Как-то заехал Костя. Какой-то грустный. Наташа как раз собирала пакет с вещами, со своими – Иван должен был за ней заехать. Они пока жили каждый у себя, но часто ночевали у него.
— Кость, что с тобой? У нашей дочери всё в порядке? Она мне не звонит совсем. И моим звонкам не рада. Как будто и не рожала никого!
Она проверила, не забыла ли чего. Глянула на часы. Потом на Костю.

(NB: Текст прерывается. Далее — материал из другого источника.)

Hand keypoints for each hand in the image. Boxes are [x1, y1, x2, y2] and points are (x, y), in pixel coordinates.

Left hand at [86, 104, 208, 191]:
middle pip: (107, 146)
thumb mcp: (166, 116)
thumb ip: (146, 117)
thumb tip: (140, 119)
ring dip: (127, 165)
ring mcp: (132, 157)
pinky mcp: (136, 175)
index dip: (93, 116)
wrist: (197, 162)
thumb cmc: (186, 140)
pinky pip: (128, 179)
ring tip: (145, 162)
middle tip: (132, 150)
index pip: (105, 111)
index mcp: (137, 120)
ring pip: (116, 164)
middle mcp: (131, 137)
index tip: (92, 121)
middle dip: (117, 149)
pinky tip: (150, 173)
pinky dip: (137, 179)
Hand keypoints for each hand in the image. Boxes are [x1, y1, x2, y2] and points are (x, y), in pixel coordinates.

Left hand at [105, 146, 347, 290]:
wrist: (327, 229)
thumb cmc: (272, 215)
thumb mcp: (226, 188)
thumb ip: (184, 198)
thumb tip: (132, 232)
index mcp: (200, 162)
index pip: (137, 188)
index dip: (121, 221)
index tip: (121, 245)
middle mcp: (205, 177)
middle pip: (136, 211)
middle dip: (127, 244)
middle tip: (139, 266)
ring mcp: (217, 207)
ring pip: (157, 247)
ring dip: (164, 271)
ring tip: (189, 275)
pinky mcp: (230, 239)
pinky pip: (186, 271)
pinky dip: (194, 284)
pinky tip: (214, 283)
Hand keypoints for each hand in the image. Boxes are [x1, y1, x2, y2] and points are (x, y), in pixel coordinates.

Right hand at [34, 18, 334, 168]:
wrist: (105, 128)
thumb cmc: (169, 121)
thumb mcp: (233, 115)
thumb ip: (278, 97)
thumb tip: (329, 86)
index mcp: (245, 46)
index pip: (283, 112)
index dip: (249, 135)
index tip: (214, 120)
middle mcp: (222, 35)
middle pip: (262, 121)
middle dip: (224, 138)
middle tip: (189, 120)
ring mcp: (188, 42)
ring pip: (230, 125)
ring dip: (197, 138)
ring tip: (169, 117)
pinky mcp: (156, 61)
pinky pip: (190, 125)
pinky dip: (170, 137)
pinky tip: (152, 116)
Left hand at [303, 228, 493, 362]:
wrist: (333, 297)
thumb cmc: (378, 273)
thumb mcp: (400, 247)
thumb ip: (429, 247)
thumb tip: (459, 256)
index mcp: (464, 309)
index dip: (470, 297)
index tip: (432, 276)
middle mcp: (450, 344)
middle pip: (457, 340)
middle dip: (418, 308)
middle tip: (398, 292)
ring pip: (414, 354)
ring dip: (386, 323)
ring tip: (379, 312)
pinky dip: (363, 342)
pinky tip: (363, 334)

— Да она и со мной не слишком много говорит. Выросла девочка. – вздохнул бывший муж. – Парень у неё появился. Я по скайпу видел – нормальный парень. Вроде. Ты куда-то собираешься?
— Да. А что?
— Я спросить хотел. Но если ты торопишься…
— Спроси! Что такое?
— Да я… просто я подумал, может нам с тобой попробовать начать всё с начала?
Наташа очень удивилась. Потом улыбнулась и присела напротив Кости.

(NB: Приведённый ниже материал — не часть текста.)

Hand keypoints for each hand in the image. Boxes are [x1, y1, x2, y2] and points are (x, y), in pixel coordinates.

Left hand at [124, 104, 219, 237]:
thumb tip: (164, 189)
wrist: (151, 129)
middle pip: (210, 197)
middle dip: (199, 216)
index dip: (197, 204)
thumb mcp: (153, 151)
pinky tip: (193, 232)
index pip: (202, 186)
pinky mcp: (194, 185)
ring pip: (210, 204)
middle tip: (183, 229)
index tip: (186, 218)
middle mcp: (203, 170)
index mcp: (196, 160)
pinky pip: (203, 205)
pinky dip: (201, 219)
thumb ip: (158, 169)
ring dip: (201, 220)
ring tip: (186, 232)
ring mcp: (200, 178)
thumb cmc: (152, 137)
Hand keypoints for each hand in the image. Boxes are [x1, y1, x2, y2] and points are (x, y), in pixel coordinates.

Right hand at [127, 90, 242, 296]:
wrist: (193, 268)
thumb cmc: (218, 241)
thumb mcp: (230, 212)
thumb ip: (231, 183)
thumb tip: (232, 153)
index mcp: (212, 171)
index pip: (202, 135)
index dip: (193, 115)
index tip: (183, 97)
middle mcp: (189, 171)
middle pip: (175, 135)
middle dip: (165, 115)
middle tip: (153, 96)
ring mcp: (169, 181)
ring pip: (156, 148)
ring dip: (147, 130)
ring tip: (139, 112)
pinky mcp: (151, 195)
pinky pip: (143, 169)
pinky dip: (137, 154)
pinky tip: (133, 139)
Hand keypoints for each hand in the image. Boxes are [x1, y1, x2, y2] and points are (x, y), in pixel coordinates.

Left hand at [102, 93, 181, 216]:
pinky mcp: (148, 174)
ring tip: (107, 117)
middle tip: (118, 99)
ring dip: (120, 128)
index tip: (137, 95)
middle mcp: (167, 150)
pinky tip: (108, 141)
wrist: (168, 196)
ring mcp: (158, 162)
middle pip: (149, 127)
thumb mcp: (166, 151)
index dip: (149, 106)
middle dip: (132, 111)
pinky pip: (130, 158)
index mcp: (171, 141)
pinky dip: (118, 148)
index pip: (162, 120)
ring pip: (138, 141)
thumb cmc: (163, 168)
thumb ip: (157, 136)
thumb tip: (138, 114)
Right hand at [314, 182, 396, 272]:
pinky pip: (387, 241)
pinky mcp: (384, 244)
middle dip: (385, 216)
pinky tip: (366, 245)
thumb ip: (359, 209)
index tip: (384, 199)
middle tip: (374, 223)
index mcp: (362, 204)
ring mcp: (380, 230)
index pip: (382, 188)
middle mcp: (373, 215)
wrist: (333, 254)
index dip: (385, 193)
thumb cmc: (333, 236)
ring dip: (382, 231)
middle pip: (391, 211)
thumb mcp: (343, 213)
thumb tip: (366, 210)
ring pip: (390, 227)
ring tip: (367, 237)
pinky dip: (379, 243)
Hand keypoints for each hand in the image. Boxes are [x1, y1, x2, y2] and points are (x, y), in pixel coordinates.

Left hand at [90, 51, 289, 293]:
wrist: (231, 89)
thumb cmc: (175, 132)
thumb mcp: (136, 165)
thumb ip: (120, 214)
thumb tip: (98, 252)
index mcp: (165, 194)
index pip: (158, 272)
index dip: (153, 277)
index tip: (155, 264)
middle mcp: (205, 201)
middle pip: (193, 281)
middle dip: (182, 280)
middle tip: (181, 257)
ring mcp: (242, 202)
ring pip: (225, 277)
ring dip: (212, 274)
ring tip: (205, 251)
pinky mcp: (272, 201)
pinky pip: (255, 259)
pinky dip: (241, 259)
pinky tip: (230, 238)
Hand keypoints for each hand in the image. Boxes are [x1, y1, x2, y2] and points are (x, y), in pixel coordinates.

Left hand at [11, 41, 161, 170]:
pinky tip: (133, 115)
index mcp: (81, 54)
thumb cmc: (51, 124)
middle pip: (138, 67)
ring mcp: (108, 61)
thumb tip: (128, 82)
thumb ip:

— Не получится с начала, Кость. Я уже не одна.
Он неопределенно мотнул головой. То ли понимая, то ли не одобряя.
— А что? Ты несчастлив?
— Да всё в порядке, Наташа! Не волнуйся.
У неё зазвонил телефон. Иван спросил, надо ли подняться, помочь что-то нести.
— Нет. Сейчас спущусь.
Пока она говорила, Костя уже ушел в коридор и обувался там. Наташа вышла, посмотрела на него.
— Кость… что с тобой?
— Да, не, Наташ. Всё правильно! Спасибо тебе за всё.
Он улыбнулся печальной улыбкой и ушёл. Наташа строго велела себе не жалеть его. А то что-то такое уже почувствовала. Но одёрнула себя. Взяла пакет и вышла к Ивану. Увидела его и разулыбалась. Он помахал ей рукой. Выскочил из машины, обнял, поцеловал. Открыл дверцу, помог сесть. Проверил, удобно ли ногам. Аккуратно убрал пакет из её рук на заднее сидение. Наташа даже зажмурилась. Сейчас сядет и ещё обнимет, и поцелует, как будто им по двадцать. И только потом тронется с места. Ей повезло. Рядом самый добрый и заботливый мужчина. Это ли не счастье?